==== Brano di testo

Ricordi di viaggi di un italiano nascosto

di Enrico Proietti



silenzi@live.it

Venezuela *

07.01.2014 21:31

(* Le battute del personaggio di Iraima sono state scritte insieme a Claudia Valvo,
che ringrazio anche per il lavoro di revisione di alcune parti del testo)

 

Quella notte giocai a domino col ragazzetto della posada alla luce della lampada a gas e, incredibilmente, visto che io non praticavo mai quel gioco mentre per lui doveva essere compagno di più di una sera, vinsi.
S’era in un isolotto de Los Roques, un arcipelago vulcanico di circa 300 grumi nel Caribe meridionale, al largo delle coste venezuelane. Uno solo era abitato da una comunità di pescatori, su altri due o tre, forse quattro, c’era qualche casa di villeggiatura (d’appoggio per la pesca, credo) e rudimentali strutture di ospitalità e turistiche. Da lì, ragazzi di città che lavoravano per raggranellare due soldi per pagarsi l’università o semplicemente le uscite della sera ti portavano su barche alla scoperta delle spiagge migliori. E che spiagge!
I colori del mare sono i più intensi e corposi che abbia mai visto. Tutto l’arcipelago si sviluppa all’interno di un cordone corallino cresciuto, ritengo, sul bordo della caldera esplosa del vulcano, e che fa da barriera ai marosi. Sembra di entrare, anziché in acqua, in un fluido vitale capace di rigenerare. Il brodo primordiale non doveva essere troppo diverso. È un liquido magico e arcano, caldo, col quale ebbi un rapporto sessuale dolce e lento. Sì, proprio questo: sospinto dal ritmo discreto ma incessante della risacca minima della spiaggia bianca, incantato dalla melodia del silenzio timidamente ventoso, mi abbandonai rilassato all’elemento turchese dagli indefiniti riflessi smeraldo, diedi libertà al desiderio e fui corrisposto, provando la stessa emozione e lo stesso appagamento di un rapporto sessuale d’amore. Non volevo smettere più.

========
==== Dati forniti

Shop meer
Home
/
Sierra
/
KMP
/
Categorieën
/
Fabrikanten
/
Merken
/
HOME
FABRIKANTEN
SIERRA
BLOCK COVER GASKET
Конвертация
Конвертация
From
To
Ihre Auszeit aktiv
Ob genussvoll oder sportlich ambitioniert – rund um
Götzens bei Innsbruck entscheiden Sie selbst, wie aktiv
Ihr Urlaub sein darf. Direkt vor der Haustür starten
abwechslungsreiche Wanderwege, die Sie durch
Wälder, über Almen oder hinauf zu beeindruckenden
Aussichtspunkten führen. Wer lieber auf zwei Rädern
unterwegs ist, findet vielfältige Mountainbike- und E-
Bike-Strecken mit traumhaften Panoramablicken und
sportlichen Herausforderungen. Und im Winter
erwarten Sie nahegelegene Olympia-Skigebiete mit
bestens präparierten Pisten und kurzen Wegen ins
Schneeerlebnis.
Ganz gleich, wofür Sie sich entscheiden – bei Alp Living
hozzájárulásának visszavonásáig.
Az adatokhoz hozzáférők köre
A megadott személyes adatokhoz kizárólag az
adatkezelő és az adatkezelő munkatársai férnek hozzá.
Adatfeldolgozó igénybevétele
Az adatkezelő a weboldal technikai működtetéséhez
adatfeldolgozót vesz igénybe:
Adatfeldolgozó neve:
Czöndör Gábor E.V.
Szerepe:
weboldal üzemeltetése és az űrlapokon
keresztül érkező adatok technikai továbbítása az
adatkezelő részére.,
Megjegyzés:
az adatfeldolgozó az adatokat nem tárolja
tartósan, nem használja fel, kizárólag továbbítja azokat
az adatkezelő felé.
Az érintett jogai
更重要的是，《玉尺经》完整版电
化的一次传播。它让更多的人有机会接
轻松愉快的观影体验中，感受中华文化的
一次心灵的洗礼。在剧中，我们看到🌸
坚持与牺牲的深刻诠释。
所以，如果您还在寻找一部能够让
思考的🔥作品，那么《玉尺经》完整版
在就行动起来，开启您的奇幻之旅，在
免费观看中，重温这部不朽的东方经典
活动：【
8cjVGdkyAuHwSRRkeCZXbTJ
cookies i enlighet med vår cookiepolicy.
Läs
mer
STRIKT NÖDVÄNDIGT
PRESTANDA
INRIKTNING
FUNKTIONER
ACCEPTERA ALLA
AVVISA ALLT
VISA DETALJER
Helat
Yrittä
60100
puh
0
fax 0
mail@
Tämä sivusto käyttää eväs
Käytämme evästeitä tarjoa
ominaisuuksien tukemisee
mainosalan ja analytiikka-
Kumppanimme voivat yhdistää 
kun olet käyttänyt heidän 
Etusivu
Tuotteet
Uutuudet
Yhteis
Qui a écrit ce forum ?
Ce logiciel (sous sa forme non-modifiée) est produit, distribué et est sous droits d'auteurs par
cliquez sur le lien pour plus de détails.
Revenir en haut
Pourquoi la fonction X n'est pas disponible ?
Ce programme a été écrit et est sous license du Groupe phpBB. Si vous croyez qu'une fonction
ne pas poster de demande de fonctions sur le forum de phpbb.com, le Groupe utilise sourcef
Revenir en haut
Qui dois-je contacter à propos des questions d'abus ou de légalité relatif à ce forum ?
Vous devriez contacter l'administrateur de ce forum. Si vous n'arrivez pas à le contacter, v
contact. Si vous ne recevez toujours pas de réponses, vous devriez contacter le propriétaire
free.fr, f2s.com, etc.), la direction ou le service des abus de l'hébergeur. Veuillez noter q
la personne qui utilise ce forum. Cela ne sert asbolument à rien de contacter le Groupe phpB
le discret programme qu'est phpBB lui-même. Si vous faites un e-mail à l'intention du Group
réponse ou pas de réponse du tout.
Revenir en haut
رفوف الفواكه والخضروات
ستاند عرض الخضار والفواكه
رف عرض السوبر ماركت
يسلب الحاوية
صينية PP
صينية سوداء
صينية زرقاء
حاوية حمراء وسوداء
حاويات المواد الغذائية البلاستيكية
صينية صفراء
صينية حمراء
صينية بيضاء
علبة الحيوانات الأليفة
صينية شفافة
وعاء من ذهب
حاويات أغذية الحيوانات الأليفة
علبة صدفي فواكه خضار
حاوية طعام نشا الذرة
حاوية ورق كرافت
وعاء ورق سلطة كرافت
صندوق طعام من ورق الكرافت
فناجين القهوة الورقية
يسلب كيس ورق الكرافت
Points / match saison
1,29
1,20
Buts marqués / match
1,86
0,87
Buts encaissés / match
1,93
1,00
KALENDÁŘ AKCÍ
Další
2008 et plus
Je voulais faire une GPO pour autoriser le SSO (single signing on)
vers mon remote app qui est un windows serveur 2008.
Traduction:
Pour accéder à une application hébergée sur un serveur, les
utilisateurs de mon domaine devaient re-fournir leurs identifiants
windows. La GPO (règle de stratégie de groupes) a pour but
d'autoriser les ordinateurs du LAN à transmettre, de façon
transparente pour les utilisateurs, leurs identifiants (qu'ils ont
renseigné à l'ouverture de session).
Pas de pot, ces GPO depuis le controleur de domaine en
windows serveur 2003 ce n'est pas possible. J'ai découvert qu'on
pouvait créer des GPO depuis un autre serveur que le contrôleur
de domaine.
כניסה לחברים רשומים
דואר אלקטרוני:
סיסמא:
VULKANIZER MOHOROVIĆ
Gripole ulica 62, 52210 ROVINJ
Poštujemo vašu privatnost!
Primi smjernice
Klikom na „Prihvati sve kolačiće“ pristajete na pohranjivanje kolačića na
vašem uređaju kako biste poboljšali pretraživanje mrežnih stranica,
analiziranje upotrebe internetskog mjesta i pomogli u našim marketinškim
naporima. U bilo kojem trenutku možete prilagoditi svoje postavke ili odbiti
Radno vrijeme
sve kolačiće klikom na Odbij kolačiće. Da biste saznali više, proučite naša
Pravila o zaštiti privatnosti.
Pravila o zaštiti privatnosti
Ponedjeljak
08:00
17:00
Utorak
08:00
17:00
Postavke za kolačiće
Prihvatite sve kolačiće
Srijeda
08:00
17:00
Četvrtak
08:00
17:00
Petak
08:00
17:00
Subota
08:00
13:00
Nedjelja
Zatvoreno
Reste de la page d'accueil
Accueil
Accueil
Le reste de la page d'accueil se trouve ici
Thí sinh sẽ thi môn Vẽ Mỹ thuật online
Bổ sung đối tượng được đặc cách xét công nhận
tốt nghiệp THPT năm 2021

========

## Consegna
Riprendi il racconto di viaggio a Los Roques e proseguilo dopo la sua ultima frase. Le voci non servono per svolgere il lavoro.

## Risposta
Il mare e le spiagge de Los Roques sono indescrivibili: non si può far altro che viverli. Ogni isolotto ha le sue caratteristiche. C’è quello con la barriera corallina a portata di mano, dove ti immergi in apnea e, stando attento a non toccare il temibile coral de fuego, simpatizzi con i pesci dai mille colori. Quell’altro dalla vegetazione particolare, con i fiorellini poco espansivi ma dalle intense tonalità. E uno dove puoi vedere l’innocuo squalo martello, l’unico che penetri nel recinto dell’arcipelago, un altro...
Su una spiaggia tra le più belle, si era posto il problema di mangiare. Fu immediatamente risolto dal ragazzo pilota della barca (un gommone azionato da due motori da 75 cavalli l’uno che gli facevano raggiungere velocità niente male, permettendo di visitare più isolotti in una sola giornata). Si cavò fuori dalla tasca un tre-quattro metri di filo di nylon, cui agganciò un amo che portava con se. Scavò un po’ dove la sabbia cominciava a diventare terra, infilò un vermetto all’amo e, così con la mano, gettò la rudimentale lenza in acqua. Nel giro di mezz’ora avevamo un bottino di cinque o sei grandi pargos.
Un’isola è l’aeroporto. No, non “c’è” l’aeroporto: “è” l’aeroporto, in quanto è tutta e unicamente occupata dalla pista per aerei da turismo, che inizia e finisce in mare. Scesi dall’aereo, anziché sul bus-shuttle si viene caricati in barca. Atterrando col piper 4 posti, mi era veramente sembrato di scendere sull’azzurro dell’acqua.
Ripensai a tutto questo, nell’effimero momento in cui assaporai il piacere di quella futile vittoria. Sì, effimero e futilità caratterizzano le cose umane in quel mondo fertile, in quella espressione di vita dai cicli lunghissimi, dal tempo primigenio.
Oh, il tempo! Quanto tempo c’è a Los Roques. Il posto ideale per nasconderti con la donna che ami, dove fare, dare e ricevere amore. Crogiolo di elementi vitali, tutti bellissimi. L’aria purissima e luminosa, l’acqua sessuata, la limpida terra incontaminata: il fuoco celato, ma origine eruttiva di tutto, e presente nella passione.
Il tempo! È incredibile come ci manchi nelle nostre pratiche quotidiane (sempre di corsa, sempre a dover rimandare qualcosa) e come non si sappia in che modo riempirlo quando, come in una lunga sera tropicale a Los Roques, non c’è altro che lui.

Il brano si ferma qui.